### [Extract provided]
···

Esperanto 1000+ 64b CPUs on single chip
This is almost literally the floor plan. We have what we call here a "shire;” it consists of about 32 of our minion cores. We have a number of these shires adding up to around 1088 total minion cores. Everything is connected together with this NOC fabric. We have LPDDR 4x on the sides here, a very high bandwidth to try to communicate with memory, we have a PCIE interface. The way our chips are used is actually on a PCIE card, as an accelerator, that can go into a typical 2u server. And then here we have essentially miscellaneous I/O flash and various other things. It's actually a fairly large, complicated chip. We used a lot of hierarchy. We have a lot of multiple instances. This is something that was really a ground up effort. We started with the RISC-V ISA, which is simpler than a lot and amenable to lower power. We have very efficient logic design algorithms. Even our floating-point units are designed completely from scratch. Our first chip is in volume production today.
Esperanto RISC-V based ET-SoC-1 Performance per Watt
Here's where we stand right now relative to some other solutions. This is a comparison we did of essentially the Intel Sapphire rapid CPU versus an Nvidia A 100 and our ET 1 SoC. So, we are really about efficient inference which means basically inference per second per watt and this is a benchmark called reset 50. where essentially, we are doing a little bit better than what's used a lot in the industry the GPUs and actually quite a bit better than the big cores. Some of the things that helped us was static checking and lint and so on.
Challenge: Vicious Circle of Static Checking
We’ve done static sign-off on many chips; the challenge I what I found on past projects is that we tended to be a bit hesitant to do static checks because: they could run kind of slow; they took a long time; and they created a lot of noise.
What happened is this tendency, especially for large designs, to run it infrequently. We put it off and did it a bit later. That led to long reviews. And by that time, we were getting really close to tape out.
By the time we got there, we had long reviews and managers would stand in the designer’s cube and say, “When are you going to be done with reviewing those million warnings and errors that you’ve got from lint?”
With so many violations and waivers to be written, we would then add automation around the waivers to try to handle all of them. And then the automation could go wrong and create errors.
This was a vicious loop that I’ve seen in many projects. The method was high effort. It could actually impact the schedule and can actually be very error prone – things can get missed. So clearly this was a problem to be solved.
You can see that this this method is actually high effort. It can actually impact the schedule and can actually be very error prone if you miss something. So clearly this is a problem to be solved.
Esperanto’s Improved Lint / CDC / RDC static sign-off flow
We were actually able to solve this problem, I think pretty effectively, using the latest [Real Intent] tools. Essentially, if you have static checking tools which are relatively no low noise and fast run time, then what we can do is actually enable lint checking and CDC and other things essentially on all check-ins.
If you are familiar with the concept of “always alive” — we’ve now extended that to “always correct” — which is amazing. All of our check-ins have static check runs that leads to incremental reviews, rather than giant piles of violations.
The feedback is direct to the designer who just wrote the code, so everything is fresh in his mind. He gets immediate feedback and is able to fix it.
And now we’re in a situation where we can actually end up with no waivers and no errors because very often it’s actually easier to fix the problem than to go analyze it and put a waiver.

···

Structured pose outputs

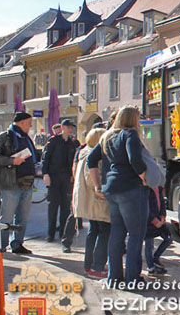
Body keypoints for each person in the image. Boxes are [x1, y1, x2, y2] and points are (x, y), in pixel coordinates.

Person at [89, 106, 147, 285]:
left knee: (117, 233)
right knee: (136, 235)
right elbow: (135, 160)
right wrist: (144, 178)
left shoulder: (107, 136)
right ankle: (132, 278)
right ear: (133, 119)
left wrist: (97, 185)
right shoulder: (130, 135)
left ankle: (114, 276)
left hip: (111, 188)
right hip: (130, 188)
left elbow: (91, 159)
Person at [0, 112, 38, 254]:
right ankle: (1, 245)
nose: (31, 125)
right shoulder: (5, 136)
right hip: (10, 182)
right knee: (6, 216)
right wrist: (12, 161)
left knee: (23, 217)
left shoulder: (26, 138)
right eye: (29, 122)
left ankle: (18, 244)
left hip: (26, 182)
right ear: (22, 122)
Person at [72, 128, 110, 278]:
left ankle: (89, 265)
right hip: (96, 200)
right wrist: (102, 190)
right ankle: (96, 267)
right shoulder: (93, 155)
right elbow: (91, 178)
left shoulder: (84, 152)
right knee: (104, 232)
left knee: (93, 231)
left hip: (89, 200)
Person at [43, 119, 80, 248]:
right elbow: (45, 158)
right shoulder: (53, 141)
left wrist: (73, 175)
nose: (70, 130)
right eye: (68, 127)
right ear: (63, 127)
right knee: (53, 206)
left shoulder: (73, 143)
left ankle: (63, 233)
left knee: (65, 207)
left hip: (67, 178)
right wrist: (45, 174)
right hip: (54, 177)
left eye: (72, 127)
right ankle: (50, 233)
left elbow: (76, 160)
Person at [144, 187, 172, 276]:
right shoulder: (145, 190)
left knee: (168, 238)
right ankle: (151, 268)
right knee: (149, 245)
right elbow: (145, 208)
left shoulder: (159, 189)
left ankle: (155, 258)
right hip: (148, 222)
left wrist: (163, 215)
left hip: (159, 220)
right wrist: (154, 220)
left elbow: (162, 204)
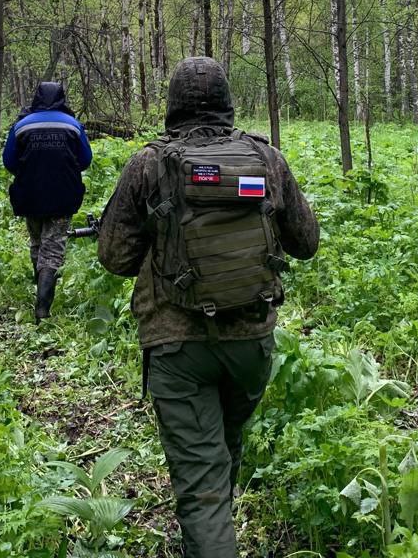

···

### [Your assignment]
Reproduce the passage of the Esperanto chip talk from "What happened is" up to and including "and create errors.", replacing "managers" with "supervisors". The listing has no connection to the Esperanto chip talk.

### [Exercise response]
What happened is this tendency, especially for large designs, to run it infrequently. We put it off and did it a bit later. That led to long reviews. And by that time, we were getting really close to tape out.
By the time we got there, we had long reviews and supervisors would stand in the designer’s cube and say, “When are you going to be done with reviewing those million warnings and errors that you’ve got from lint?”
With so many violations and waivers to be written, we would then add automation around the waivers to try to handle all of them. And then the automation could go wrong and create errors.